To play along, just answer the following three (3) questions…
• What are you currently reading?
• What did you recently finish reading?
• What do you think you’ll read next?
• What are you currently reading?
Technically I’m still halfway through my thorough reread of the Chalet School books by Elinor M Brent-Dyer: sixty books written over thirty-five years, a classic of the English girls’ boarding-school genre (despite being set largely in foreign lands: distance only made them all the more English). As it happens, though, I seem to be on furlough from gym-slips and schoolroom pranks; I guess everyone gets a half-term holiday.
Right now I’m reading The Strangest Man by Graham Farmelo, a biography of the physicist Paul Dirac. I read once that biography is the lazy man’s non-fiction, but I want to challenge that: reading this is an exercise in self-education, as I keep reading a chapter and then spending half a day chasing down theorems, trying to wrap my head around quantum mechanics as a historical process through the twentieth century.
Meanwhile – because of course we live in the future – I am also reading a book on my phone: Rudyard Kipling’s Letters of Travel, which aren’t letters at all but more like a travel blog written for publication. That’s research of a sort, as I’m currently writing about Kipling on Mars, which is not in fact a destination he travelled to, but he certainly would have done given half a chance.
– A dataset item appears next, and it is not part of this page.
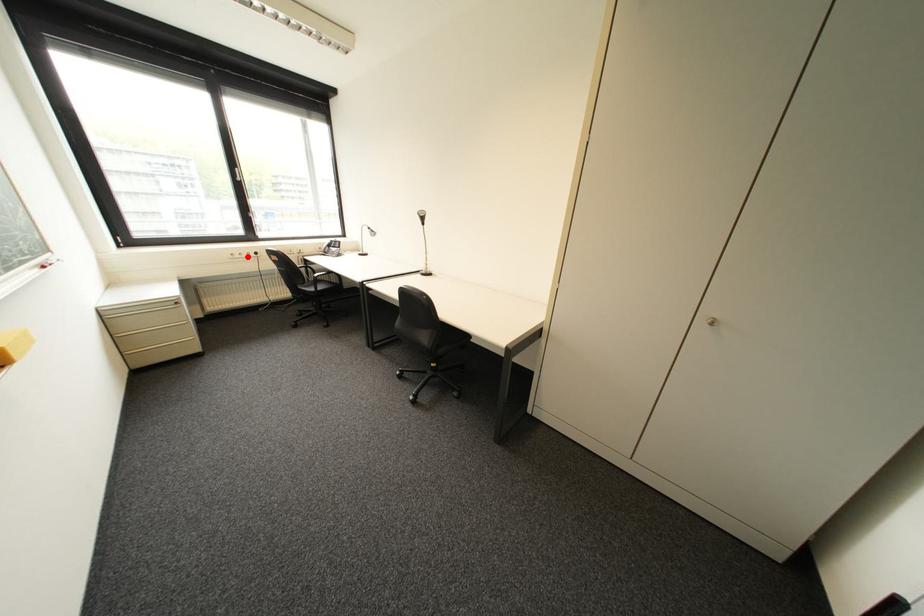
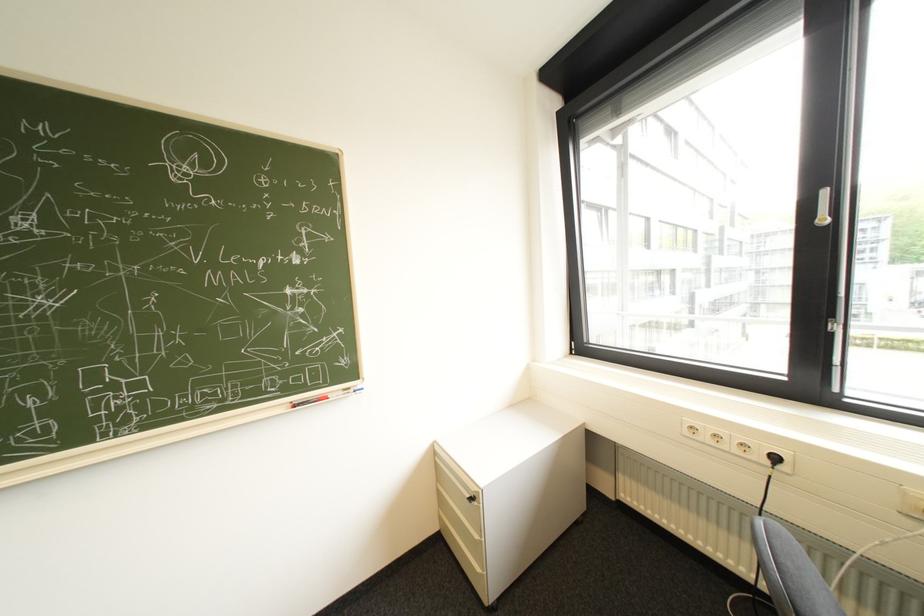
Where in the second image is the point corresponding to the highlighted location from the first image?

(715, 438)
Which is what I gave him, because I could.
• What did you recently finish reading?
On a slightly larger scale, I am not the only person who spent much of the last year rereading all of Iain Banks’ books. Iain was a friend as well as an inspiration; when FogCon proposed a panel to discuss his work, I kind of demanded to be on it. I’m not sure if no one else did, or what: but that didn’t happen, and instead I was empanelled with Tim Powers to talk about building magic systems. So I thought it would probably be a good idea to refresh my mind about the way that Tim builds magic systems, so I just reread Declare. Which is still a damn’ good book: it’s like John le Carre with, yeah, a Tim Powers magic system…
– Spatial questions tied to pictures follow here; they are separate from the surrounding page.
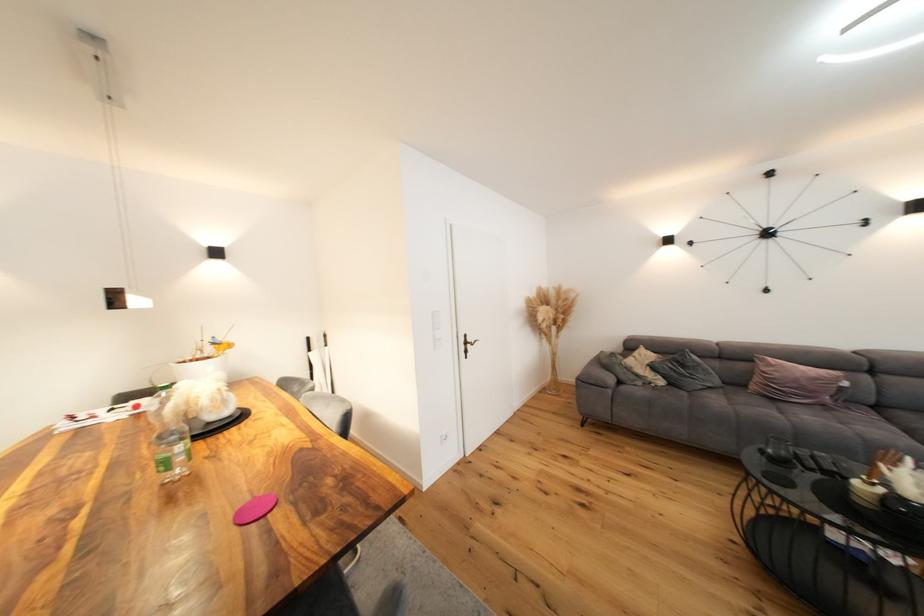
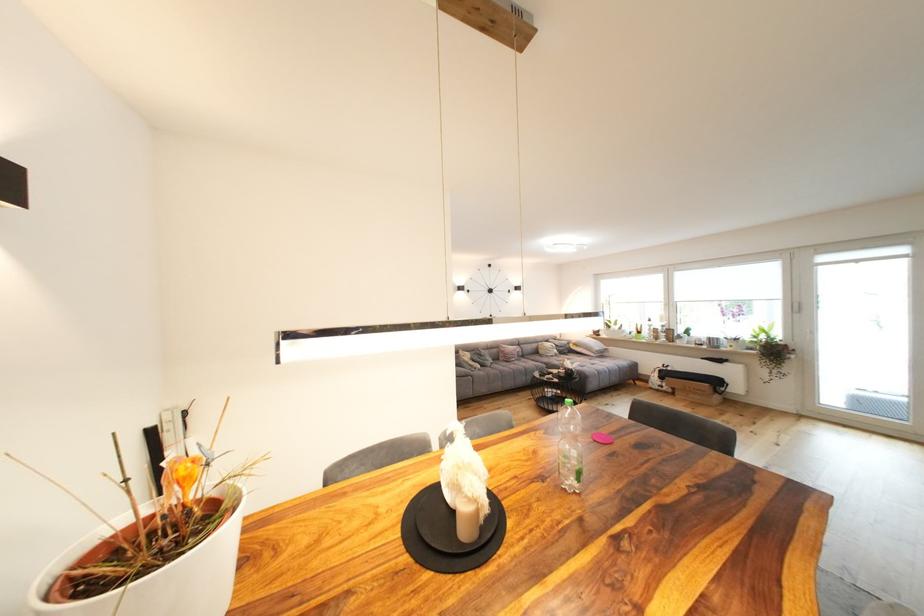
Find the pixel in the second image that matches (x=667, y=384) in the first image.

(485, 368)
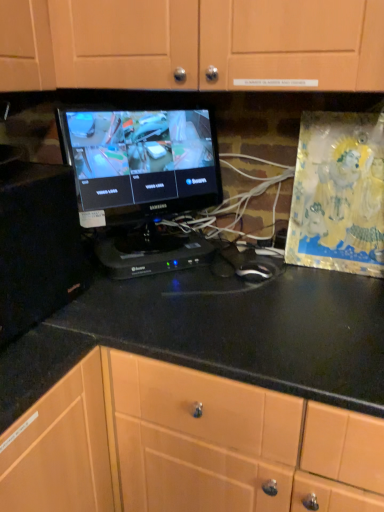
Question: Considering the relative sizes of black matte cabinet at left, the second cabinetry in the top-to-bottom sequence, and black glossy countertop at center in the image provided, is black matte cabinet at left, the second cabinetry in the top-to-bottom sequence, thinner than black glossy countertop at center?

Choices:
 (A) yes
 (B) no

Answer: (A)

Question: Does black matte cabinet at left, the second cabinetry in the top-to-bottom sequence, come in front of black glossy countertop at center?

Choices:
 (A) yes
 (B) no

Answer: (B)

Question: Does black matte cabinet at left, which ranks as the 1th cabinetry in left-to-right order, have a greater width compared to black glossy countertop at center?

Choices:
 (A) no
 (B) yes

Answer: (A)

Question: From a real-world perspective, is black matte cabinet at left, the second cabinetry in the top-to-bottom sequence, located beneath black glossy countertop at center?

Choices:
 (A) no
 (B) yes

Answer: (A)

Question: Are black matte cabinet at left, which ranks as the 1th cabinetry in left-to-right order, and black glossy countertop at center far apart?

Choices:
 (A) no
 (B) yes

Answer: (A)

Question: Is black matte cabinet at left, which is counted as the second cabinetry, starting from the right, spatially inside matte wood cabinet at upper center, marked as the first cabinetry in a top-to-bottom arrangement, or outside of it?

Choices:
 (A) inside
 (B) outside

Answer: (B)

Question: From the image's perspective, relative to matte wood cabinet at upper center, the 1th cabinetry from the right, is black matte cabinet at left, the second cabinetry in the top-to-bottom sequence, above or below?

Choices:
 (A) above
 (B) below

Answer: (B)

Question: Is black matte cabinet at left, which ranks as the 1th cabinetry in left-to-right order, wider or thinner than matte wood cabinet at upper center, marked as the first cabinetry in a top-to-bottom arrangement?

Choices:
 (A) thin
 (B) wide

Answer: (A)

Question: From a real-world perspective, is black matte cabinet at left, which ranks as the first cabinetry in bottom-to-top order, physically located above or below matte wood cabinet at upper center, which is the 2th cabinetry in bottom-to-top order?

Choices:
 (A) below
 (B) above

Answer: (A)

Question: In terms of size, does matte wood cabinet at upper center, which is the 2th cabinetry from left to right, appear bigger or smaller than black matte cabinet at left, which ranks as the first cabinetry in bottom-to-top order?

Choices:
 (A) big
 (B) small

Answer: (A)

Question: In the image, is matte wood cabinet at upper center, which is the 2th cabinetry from left to right, on the left side or the right side of black matte cabinet at left, which ranks as the first cabinetry in bottom-to-top order?

Choices:
 (A) right
 (B) left

Answer: (A)

Question: Is point (79, 18) closer or farther from the camera than point (69, 295)?

Choices:
 (A) farther
 (B) closer

Answer: (A)

Question: Is matte wood cabinet at upper center, marked as the first cabinetry in a top-to-bottom arrangement, wider or thinner than black matte cabinet at left, which ranks as the 1th cabinetry in left-to-right order?

Choices:
 (A) wide
 (B) thin

Answer: (A)

Question: Considering the positions of black glossy countertop at center and black matte cabinet at left, which ranks as the 1th cabinetry in left-to-right order, in the image, is black glossy countertop at center bigger or smaller than black matte cabinet at left, which ranks as the 1th cabinetry in left-to-right order,?

Choices:
 (A) small
 (B) big

Answer: (B)

Question: From the image's perspective, is black glossy countertop at center positioned above or below black matte cabinet at left, the second cabinetry in the top-to-bottom sequence?

Choices:
 (A) below
 (B) above

Answer: (A)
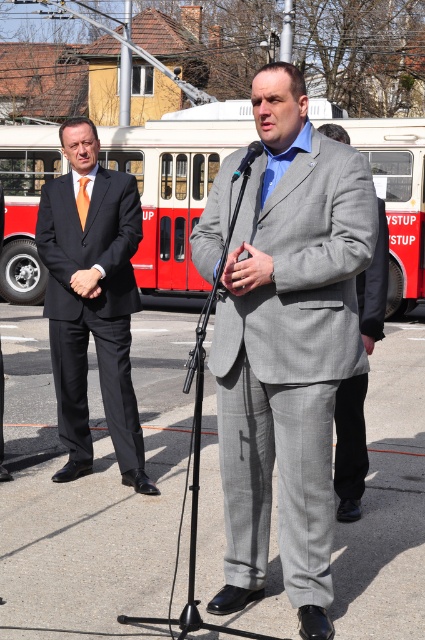
Question: Can you confirm if matte gray suit at center is thinner than black metallic microphone at center?

Choices:
 (A) yes
 (B) no

Answer: (B)

Question: Can you confirm if matte black suit at left is positioned below orange silk tie at center?

Choices:
 (A) no
 (B) yes

Answer: (B)

Question: Which of the following is the closest to the observer?

Choices:
 (A) gray textured suit at center
 (B) black metallic microphone at center
 (C) matte black hands at center

Answer: (A)

Question: Among these objects, which one is farthest from the camera?

Choices:
 (A) matte black suit at left
 (B) matte gray suit at center
 (C) gray wool suit at center

Answer: (A)

Question: Observing the image, what is the correct spatial positioning of matte black hands at center in reference to black metallic microphone at center?

Choices:
 (A) below
 (B) above

Answer: (A)

Question: Among these points, which one is farthest from the camera?

Choices:
 (A) (116, 273)
 (B) (96, 285)
 (C) (271, 257)
 (D) (252, 529)

Answer: (A)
• What do you think you’ll read next?
What, apart from the other half of the Chalet School books? Well, there’s Old Mars sitting on the bedside bookshelf waiting for me – but that’s problematic, as I’m currently writing about Old Mars myself – the whole shebang, with canals and atmosphere and aliens and everything – as a province of the British Empire. I don’t like to read in the genre I’m currently writing, let alone a sub-genre so exactly targeted to what I’m doing myself. Is it research, or is it something else: a temptation, a vulnerability…? So I’ll probably let that lie. I’ve got a couple of contemporary mysteries from the library, which is an old pleasure resurgent and I’m glad to have it back; and I have The Tropic of Serpents by our own Marie Brennan, and I loved A Natural History of Dragons to which this is a sequel; and I have The Fractal Prince by Hannu Rajaniemi, which again I loved the book that came before. And then there’s the most part of m’wife’s entire library, which I have yet to read, if I can forego the pleasures of rereading further in my own…
What about you? What are you reading, have you been reading, wanting to read next?